Recording Starts but Nothing Happens

Possible Causes:

  • FFmpeg process failed silently
  • No audio input being captured
  • Microphone not designated as default

Solutions:

  1. Test FFmpeg manually:

    macOS:

    ffmpeg -f avfoundation -i :default -t 3 test.webm

    Windows:

    ffmpeg -f wasapi -i audio=default -t 3 test.webm

    Linux:

    ffmpeg -f alsa -i default -t 3 test.webm
  2. Check default microphone:

    • Open your system sound settings
    • Confirm your microphone is designated as the default input device
    • Test the microphone in system settings
  3. Check VS Code Output:

    • Open VS Code Output panel: ViewOutput
    • Select "Sypha" from the dropdown
    • Search for error messages related to recording

"Recording file not found" Error

Possible Causes:

  • FFmpeg failed to generate the audio file
  • Microphone permissions not granted
  • FFmpeg missing opus codec
  • Audio device not available

Solutions:

  1. Verify FFmpeg installation:

    ffmpeg -version

    Should display version information.

  2. Check opus codec:

    ffmpeg -codecs | grep opus

    Should display libopus encoder/decoder.

  3. Grant microphone permissions:

  4. Test audio recording manually:

  5. Windows-specific:

    • Confirm FFmpeg is in your PATH
    • Open a new terminal and execute ffmpeg -version
    • If not located, add FFmpeg to PATH and restart VS Code
  6. Linux-specific:

    • Verify audio system is operational:
      systemctl --user status pulseaudio
    • List audio devices:
      arecord -l

"FFmpeg is required" Error

Cause: FFmpeg isn't installed or not in system PATH

Solutions:

  1. Install FFmpeg:

  2. Verify installation:

    ffmpeg -version
  3. Add to PATH (if needed):

    macOS/Linux: Add to ~/.bashrc or ~/.zshrc:

    export PATH="/usr/local/bin:$PATH"

    Then reload: source ~/.bashrc

    Windows:

    • System Properties → Environment Variables
    • Edit PATH variable
    • Add FFmpeg bin directory
    • Restart VS Code
  4. Restart VS Code entirely (close all windows)

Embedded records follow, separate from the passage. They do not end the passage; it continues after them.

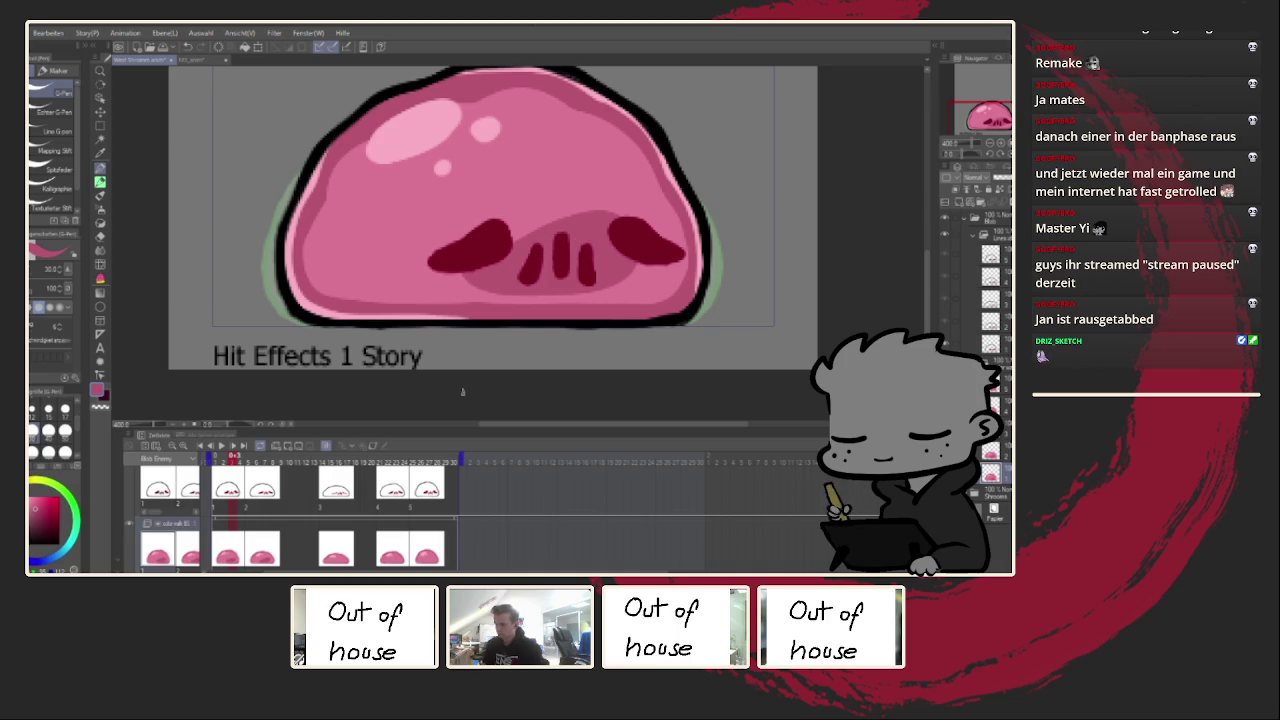
# Step: Shade around the nose marks in darker pink on frames 15 and 22
pyautogui.click(333, 456)
pyautogui.moveTo(478, 262)
pyautogui.mouseDown()
pyautogui.moveTo(635, 255)
pyautogui.moveTo(480, 292)
pyautogui.mouseUp()
pyautogui.moveTo(545, 266); pyautogui.dragTo(608, 258)
pyautogui.click(390, 497)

Microphone Permission Issues

macOS:

Symptom: Recording initiates but no audio is captured

Solution:

  1. Open System SettingsPrivacy & SecurityMicrophone
  2. If VS Code has a ❌ beside it, remove it and add it once more
  3. Toggle the permission off and back on
  4. Entirely restart VS Code (quit and reopen)
  5. If still malfunctioning:
    tccutil reset Microphone com.microsoft.VSCode
    Then grant permission once more

Windows:

Symptom: "Access denied" or no audio captured

Solution:

  1. Windows Settings:

    • Settings → Privacy & Security → Microphone
    • Enable "Microphone access"
    • Enable "Let apps access your microphone"
    • Enable for "Visual Studio Code"
  2. Check Antivirus/Security Software:

    • Some antivirus software restricts microphone access
    • Add VS Code to whitelist
  3. Run VS Code as Administrator (temporary test):

    • Right-click VS Code → "Run as administrator"
    • Attempt recording once more
    • If it functions, there's a permission issue

Linux:

Symptom: "Device or resource busy" or permission errors

Solution:

  1. Add user to audio group:

    sudo usermod -a -G audio $USER

    Log out and log back in.

  2. Check PulseAudio:

    pulseaudio --check
    pulseaudio --start
  3. Check device permissions:

    ls -l /dev/snd/

    Devices should be accessible to your user.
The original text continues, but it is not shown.